Studies of infants at risk for autism have not yielded a test to predict who will eventually be diagnosed. But they have transformed our understanding of the condition.
In October 2010, Lisa and Eugene Jeffers learned that their daughter Jade, then nearly 2 and a half years old, has autism. The diagnosis felt like a double whammy. The parents were soon engulfed by stress from juggling Jade’s new therapy appointments and wrangling with their health insurance provider, but they now had an infant son to worry about, too. Autism runs in families. Would Bradley follow in his big sister’s footsteps?
“We were on high alert,” Lisa Jeffers says. “There were times I would call his name, and he wouldn’t look.” She says she couldn’t help but think: Is it because he’s busy playing or because he has autism?

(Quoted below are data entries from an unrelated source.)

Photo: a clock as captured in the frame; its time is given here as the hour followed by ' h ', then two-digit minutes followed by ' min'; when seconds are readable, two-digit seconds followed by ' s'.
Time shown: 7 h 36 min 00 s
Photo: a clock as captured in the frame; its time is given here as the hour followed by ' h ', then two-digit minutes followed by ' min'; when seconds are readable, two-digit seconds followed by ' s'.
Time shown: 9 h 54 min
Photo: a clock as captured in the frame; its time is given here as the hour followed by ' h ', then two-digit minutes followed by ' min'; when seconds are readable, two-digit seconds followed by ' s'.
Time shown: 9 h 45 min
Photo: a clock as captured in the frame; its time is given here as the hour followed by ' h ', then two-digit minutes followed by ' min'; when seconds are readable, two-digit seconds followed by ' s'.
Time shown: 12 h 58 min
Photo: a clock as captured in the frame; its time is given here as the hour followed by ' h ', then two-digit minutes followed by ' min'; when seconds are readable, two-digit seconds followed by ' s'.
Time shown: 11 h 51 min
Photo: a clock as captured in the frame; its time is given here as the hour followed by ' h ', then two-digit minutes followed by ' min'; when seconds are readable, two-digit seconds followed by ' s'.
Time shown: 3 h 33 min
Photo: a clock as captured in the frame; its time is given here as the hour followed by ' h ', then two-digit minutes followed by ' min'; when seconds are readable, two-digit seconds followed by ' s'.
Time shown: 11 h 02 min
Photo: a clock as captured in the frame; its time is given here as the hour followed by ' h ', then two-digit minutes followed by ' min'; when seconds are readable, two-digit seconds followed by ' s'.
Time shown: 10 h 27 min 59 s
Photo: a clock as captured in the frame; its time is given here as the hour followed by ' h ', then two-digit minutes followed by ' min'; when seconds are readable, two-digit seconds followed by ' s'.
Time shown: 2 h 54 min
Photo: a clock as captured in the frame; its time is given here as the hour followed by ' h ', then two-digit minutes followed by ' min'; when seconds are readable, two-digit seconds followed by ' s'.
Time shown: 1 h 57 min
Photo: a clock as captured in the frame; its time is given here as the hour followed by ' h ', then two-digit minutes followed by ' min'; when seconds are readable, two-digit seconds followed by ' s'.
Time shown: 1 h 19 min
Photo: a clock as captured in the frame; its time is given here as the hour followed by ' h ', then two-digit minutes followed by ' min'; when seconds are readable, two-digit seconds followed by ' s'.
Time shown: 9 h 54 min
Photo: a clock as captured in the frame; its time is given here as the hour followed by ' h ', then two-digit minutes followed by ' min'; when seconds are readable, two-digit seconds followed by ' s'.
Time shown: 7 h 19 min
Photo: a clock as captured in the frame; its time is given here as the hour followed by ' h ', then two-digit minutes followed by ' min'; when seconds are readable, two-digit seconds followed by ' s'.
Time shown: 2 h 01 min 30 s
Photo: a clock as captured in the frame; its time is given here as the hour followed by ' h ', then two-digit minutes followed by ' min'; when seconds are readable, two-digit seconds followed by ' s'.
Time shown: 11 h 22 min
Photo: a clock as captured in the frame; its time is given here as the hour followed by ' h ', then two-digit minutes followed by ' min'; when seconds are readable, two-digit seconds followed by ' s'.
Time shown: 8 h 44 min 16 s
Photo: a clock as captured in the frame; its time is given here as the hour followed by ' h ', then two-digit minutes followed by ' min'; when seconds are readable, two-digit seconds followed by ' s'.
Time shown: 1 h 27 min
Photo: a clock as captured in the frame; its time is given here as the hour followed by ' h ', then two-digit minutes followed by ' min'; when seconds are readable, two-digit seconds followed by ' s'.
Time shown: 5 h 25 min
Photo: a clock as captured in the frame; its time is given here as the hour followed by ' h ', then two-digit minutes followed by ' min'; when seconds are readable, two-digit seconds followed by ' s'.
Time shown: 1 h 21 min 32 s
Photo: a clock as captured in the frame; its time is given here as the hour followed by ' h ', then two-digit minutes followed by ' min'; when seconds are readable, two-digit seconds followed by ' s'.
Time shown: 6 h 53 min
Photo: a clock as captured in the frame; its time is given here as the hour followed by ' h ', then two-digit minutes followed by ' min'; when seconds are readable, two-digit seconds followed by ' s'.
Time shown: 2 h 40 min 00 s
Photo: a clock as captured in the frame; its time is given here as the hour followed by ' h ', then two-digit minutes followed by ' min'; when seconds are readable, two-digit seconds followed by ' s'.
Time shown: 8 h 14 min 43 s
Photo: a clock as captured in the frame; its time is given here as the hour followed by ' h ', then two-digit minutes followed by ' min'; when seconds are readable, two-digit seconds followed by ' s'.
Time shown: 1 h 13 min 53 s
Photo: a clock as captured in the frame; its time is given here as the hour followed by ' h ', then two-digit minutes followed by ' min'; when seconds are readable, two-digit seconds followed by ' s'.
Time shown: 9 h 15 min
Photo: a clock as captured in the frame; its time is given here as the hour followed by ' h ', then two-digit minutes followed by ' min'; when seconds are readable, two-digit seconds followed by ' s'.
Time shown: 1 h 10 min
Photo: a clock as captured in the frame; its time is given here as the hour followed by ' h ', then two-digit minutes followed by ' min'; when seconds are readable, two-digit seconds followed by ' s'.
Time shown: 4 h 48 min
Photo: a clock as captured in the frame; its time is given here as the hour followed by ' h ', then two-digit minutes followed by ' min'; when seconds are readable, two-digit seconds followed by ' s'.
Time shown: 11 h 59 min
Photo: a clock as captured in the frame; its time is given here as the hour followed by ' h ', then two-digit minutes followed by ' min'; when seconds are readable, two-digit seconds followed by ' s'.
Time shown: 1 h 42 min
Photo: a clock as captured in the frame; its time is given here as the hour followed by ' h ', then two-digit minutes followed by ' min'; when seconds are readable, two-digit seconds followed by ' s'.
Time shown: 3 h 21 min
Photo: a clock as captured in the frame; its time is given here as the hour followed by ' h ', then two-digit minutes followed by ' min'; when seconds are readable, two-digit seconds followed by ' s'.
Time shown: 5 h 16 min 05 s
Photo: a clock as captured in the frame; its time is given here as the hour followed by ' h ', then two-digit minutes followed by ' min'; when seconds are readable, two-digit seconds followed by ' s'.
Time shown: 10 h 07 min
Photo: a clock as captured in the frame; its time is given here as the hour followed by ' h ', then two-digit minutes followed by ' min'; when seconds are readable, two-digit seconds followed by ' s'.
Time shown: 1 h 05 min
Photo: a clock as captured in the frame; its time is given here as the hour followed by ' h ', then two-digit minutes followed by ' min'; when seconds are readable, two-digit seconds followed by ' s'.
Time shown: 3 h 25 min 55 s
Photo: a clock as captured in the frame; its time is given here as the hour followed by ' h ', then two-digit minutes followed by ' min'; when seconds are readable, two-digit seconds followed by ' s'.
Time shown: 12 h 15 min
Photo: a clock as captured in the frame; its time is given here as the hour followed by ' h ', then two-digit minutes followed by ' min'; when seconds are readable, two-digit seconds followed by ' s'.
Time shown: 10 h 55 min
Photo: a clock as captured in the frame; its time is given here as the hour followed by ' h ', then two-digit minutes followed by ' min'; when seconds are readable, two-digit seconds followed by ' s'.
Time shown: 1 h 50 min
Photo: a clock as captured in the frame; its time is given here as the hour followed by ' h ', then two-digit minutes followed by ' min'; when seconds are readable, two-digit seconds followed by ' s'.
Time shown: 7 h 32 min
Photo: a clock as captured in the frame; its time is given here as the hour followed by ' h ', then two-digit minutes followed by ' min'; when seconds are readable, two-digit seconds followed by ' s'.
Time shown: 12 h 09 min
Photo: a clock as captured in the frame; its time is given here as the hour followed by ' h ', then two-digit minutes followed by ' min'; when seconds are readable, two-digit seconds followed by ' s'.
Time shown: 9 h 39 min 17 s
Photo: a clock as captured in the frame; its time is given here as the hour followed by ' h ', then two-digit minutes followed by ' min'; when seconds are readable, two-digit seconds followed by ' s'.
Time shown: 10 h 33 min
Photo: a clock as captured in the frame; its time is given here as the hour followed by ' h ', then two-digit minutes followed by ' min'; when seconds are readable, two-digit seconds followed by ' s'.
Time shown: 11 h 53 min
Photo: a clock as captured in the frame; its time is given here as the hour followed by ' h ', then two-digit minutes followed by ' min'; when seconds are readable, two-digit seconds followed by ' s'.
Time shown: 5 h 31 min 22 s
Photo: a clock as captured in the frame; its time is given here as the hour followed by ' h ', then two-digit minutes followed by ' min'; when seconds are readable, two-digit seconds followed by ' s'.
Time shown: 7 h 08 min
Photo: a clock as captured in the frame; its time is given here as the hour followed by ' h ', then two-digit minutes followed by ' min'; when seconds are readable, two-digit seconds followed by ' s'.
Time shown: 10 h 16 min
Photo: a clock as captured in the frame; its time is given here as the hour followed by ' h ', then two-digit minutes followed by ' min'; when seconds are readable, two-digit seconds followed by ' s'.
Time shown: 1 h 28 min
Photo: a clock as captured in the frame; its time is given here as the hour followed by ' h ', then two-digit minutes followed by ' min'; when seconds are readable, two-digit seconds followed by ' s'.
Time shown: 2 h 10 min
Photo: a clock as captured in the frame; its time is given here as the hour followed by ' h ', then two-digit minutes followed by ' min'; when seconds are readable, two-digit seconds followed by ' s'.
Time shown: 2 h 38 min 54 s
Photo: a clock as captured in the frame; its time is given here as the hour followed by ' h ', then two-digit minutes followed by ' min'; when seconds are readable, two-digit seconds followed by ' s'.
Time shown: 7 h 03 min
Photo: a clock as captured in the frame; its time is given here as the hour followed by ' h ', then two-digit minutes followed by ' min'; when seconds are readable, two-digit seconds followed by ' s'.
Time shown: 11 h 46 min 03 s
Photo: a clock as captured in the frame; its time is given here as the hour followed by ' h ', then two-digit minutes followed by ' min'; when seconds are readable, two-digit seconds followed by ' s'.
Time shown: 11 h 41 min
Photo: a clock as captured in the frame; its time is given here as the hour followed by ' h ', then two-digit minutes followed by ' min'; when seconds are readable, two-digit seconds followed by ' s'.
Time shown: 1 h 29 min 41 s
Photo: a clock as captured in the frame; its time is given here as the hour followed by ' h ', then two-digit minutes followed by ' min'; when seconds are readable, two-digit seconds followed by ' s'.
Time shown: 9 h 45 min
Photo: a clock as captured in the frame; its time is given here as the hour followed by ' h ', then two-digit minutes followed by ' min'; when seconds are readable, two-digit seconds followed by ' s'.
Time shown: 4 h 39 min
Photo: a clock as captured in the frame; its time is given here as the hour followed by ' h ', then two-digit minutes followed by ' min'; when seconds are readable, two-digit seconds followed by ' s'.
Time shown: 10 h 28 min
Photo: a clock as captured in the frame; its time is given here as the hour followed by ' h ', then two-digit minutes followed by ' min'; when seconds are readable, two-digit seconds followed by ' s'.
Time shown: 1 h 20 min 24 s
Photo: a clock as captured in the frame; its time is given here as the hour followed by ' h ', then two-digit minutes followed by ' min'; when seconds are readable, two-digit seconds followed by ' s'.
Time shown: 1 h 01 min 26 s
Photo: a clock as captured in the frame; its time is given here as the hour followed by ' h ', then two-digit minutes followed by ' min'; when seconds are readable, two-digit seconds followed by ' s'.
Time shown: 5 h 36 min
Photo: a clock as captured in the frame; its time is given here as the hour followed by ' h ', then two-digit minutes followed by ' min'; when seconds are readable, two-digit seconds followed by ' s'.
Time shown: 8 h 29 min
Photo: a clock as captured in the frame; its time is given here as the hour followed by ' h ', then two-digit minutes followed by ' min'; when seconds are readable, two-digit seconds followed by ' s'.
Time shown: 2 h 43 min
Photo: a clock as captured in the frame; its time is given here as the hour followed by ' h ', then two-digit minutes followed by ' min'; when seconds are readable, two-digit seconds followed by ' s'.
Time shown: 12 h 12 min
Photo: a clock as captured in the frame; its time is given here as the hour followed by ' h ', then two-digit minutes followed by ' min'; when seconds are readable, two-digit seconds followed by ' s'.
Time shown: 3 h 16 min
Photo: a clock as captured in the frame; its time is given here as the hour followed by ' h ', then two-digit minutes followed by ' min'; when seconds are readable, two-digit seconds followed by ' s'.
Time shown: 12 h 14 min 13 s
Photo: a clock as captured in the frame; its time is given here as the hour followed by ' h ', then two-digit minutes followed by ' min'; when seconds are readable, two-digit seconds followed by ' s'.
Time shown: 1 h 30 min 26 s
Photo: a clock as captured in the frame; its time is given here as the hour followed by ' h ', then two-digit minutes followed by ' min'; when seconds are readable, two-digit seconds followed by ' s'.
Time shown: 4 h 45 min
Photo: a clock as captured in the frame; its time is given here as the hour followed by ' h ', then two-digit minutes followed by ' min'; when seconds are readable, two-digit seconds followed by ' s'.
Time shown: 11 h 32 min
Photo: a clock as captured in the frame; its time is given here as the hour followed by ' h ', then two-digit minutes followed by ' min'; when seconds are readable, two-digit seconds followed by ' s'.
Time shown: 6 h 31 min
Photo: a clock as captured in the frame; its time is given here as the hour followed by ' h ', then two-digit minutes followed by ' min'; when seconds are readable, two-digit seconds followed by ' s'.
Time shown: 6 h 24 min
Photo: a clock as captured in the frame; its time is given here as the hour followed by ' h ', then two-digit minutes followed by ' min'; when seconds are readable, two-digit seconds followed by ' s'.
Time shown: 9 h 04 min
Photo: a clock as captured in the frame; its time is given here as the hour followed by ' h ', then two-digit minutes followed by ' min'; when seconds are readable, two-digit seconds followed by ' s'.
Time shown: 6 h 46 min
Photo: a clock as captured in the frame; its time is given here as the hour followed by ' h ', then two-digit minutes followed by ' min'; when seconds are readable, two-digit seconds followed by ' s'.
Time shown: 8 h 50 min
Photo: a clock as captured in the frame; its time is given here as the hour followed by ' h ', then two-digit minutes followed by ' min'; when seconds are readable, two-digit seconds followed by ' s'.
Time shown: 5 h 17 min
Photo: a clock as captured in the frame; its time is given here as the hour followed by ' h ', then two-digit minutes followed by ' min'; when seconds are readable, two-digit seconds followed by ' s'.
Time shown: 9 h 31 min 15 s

In search of guidance, the parents signed Bradley up for a three-year study at the University of California, Davis (UC Davis) MIND Institute, a half-hour drive from their home near Sacramento. Researchers there wanted answers to some of the same questions the couple had: What are the odds that infants like Bradley — younger brothers or sisters of a child with autism — will be on the spectrum too? Could experts detect autism in these babies early on, so that they might benefit from early intervention?
The infant-sibling study at UC Davis is one of more than 20 similar long-running investigations across the United States, Canada and United Kingdom, the first of which began around 2000. These ‘baby sib’ studies, which collectively have followed thousands of children, are among the most ambitious and expensive projects in autism research. Many of the scientists who run them anticipated that by tracking this special population, they would be able to spot signs of autism before age 1, and ultimately create an infant screen for the condition.
Obtaining clear answers from baby sibs, however, was far more difficult than expected, with many false starts along the way. Autism revealed itself to be an incredibly complex, heterogeneous spectrum of developmental conditions whose hallmark characteristics emerge over time — unfolding along different trajectories in different babies. All of which made it harder to pinpoint the earliest signs.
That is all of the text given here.